Días atrás pasé una revisión cardiológica ordinaria. Lo normal a mi edad. Lo raro es que el médico, aunque de profundas convicciones religiosas, tenga todavía una enfermera “monja”, seguramente la última que queda en el pequeño hospital de la Seguridad Social que me corresponde. Ha venido tan a menos esa especie, que sorprende que aún quede alguna en activo. Es mercedaria, no sé de qué rama de los numerosos retoños que dio a lo largo de la historia el viejo roble plantado por san Pedro Nolasco a principios del siglo XIII.
Mientras me hacía el electro, me tomaba la tensión, las pulsaciones, etc., le pregunté si tenían vocaciones en su congregación, y me respondió que últimamente ninguna. La fuente se había secado. En cambio, le insinué, otras órdenes abundan en postulantes, como las antiguas clarisas de Lerma, convertidas ahora, de la mano de la madre Verónica Berzosa, en la nueva institución religiosa, Iesu Communio. ¿Tenía este fenómeno alguna explicación? Tal vez la novedad, me dijo. Lo novedoso y llamativo del nuevo modelo religioso, cuya separación ha dolido mucho a las antiguas hermanas de la orden de Santa Clara. Eso me dijo también.
En las respuestas de la mercedaria quise advertir una leve reticencia hacia las innovadoras de Lerma. “Pasados unos años, vamos a ver en qué queda todo esto”. Ese tipo de reticencias o reservas, que comparte cierto clero diocesano, están muy extendidas en las viejas órdenes y congregaciones, tanto masculinas como femeninas, que hacen extensivas a los nuevos movimientos, a los que acusan, a veces, de tradicionalistas, conservadores, casi, casi, de integristas.
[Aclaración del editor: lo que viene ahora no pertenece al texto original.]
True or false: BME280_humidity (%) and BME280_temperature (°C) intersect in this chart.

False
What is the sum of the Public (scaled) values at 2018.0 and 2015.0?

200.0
Por su parte, las nuevas “realidades” eclesiales censuran a los viejos “odres” de haber introducido en sus comunidades un cierto aire secularista, mundano, que resta atractivo y convicción a la radicalidad que exige el seguimiento y la entrega total a Cristo. Esa especie de “relajo” se advierte claramente en la indumentaria de muchas y muchos consagrados. En la calle no hay forma de distinguir a las “churras” de las “merinas”, dicho sea con perdón. Cierto que, como expresa la frase hecha, el hábito no hace al monje, pero no es menos cierto que la cara es el espejo del alma, es decir, el aspecto externo, en el que se refleja la identidad, la pertenencia a una forma de vida que no es común al común de la gente, sino propia de personas entregadas al servicio de Dios y, por consiguiente, al servicio de los hombres.
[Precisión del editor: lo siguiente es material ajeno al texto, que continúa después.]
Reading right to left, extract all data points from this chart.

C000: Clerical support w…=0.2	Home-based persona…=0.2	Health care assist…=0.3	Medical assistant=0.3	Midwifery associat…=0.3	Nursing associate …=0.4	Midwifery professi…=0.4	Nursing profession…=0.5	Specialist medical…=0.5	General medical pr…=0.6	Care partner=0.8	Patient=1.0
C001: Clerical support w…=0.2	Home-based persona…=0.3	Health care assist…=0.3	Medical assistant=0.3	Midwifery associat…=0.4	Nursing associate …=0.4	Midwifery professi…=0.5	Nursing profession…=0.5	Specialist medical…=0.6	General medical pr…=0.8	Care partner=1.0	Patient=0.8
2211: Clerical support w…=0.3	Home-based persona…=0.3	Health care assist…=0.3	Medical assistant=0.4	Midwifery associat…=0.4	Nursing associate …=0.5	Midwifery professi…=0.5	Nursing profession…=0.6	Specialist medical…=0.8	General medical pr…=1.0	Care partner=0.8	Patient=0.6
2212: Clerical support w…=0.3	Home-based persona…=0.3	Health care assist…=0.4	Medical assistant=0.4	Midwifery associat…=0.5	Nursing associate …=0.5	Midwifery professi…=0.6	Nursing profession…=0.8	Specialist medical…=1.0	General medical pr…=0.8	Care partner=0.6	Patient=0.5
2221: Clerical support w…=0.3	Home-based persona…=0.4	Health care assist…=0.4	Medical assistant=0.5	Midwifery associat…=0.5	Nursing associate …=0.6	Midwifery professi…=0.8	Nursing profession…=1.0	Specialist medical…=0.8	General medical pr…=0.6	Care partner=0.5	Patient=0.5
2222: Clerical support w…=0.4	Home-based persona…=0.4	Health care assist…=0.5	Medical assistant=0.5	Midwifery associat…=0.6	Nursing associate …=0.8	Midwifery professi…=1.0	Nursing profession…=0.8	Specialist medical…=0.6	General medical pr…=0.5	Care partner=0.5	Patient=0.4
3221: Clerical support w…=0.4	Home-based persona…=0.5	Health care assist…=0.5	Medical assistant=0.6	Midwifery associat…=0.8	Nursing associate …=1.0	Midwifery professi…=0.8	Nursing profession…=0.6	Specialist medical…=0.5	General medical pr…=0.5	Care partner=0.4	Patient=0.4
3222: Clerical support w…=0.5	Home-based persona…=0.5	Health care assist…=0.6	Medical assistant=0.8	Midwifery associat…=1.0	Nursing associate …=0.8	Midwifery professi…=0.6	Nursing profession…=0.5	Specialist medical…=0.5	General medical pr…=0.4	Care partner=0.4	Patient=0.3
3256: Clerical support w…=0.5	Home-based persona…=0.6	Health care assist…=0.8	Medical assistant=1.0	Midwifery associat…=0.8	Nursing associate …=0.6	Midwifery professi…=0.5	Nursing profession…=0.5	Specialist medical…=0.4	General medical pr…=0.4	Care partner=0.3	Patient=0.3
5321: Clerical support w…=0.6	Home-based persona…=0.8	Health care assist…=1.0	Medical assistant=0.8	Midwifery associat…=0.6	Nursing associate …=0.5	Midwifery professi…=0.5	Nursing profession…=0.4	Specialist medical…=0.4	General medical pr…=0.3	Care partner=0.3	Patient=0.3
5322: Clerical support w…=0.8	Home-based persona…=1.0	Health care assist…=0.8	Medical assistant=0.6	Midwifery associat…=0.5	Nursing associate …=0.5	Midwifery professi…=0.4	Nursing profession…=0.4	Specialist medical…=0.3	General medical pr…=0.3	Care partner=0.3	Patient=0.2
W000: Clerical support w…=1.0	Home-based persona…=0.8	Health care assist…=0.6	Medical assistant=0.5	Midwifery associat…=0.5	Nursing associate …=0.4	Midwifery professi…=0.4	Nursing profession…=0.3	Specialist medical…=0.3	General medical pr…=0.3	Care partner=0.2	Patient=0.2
No digo yo que haya que volver a los tiempos de las sotanas y las tocas almidonadas en forma de ala delta, que en cuanto te descuidaras un pelín podían sacarte un ojo. Era una vestimenta incómoda, anacrónica y fuera de época, pero algún signo diferenciador, como el alzacuello, pongo por caso, no estaría de más. Concede dignidad, identidad y sentido de pertenencia a las personas que libremente han respondido al llamamiento de Dios. Todavía la sociedad no está tan desquiciada o envenenada para tener que esconderse u ocultar lo que, religiosamente, uno es. Dar testimonio público con normalidad, sin alardes ni hábitos propios de martes de carnaval, proporciona seriedad a la función de los consagrados, hombres y mujeres. Me temo, sin embargo, que la deriva secularista, la inclinación al anonimato, al ocultamiento, malogrará en muchas órdenes y congregaciones su misión de fermento del mundo. Luego se quejarán de que no tienen vocaciones. ¿Acaso ofrecen algo fuerte y radicalmente atractivo?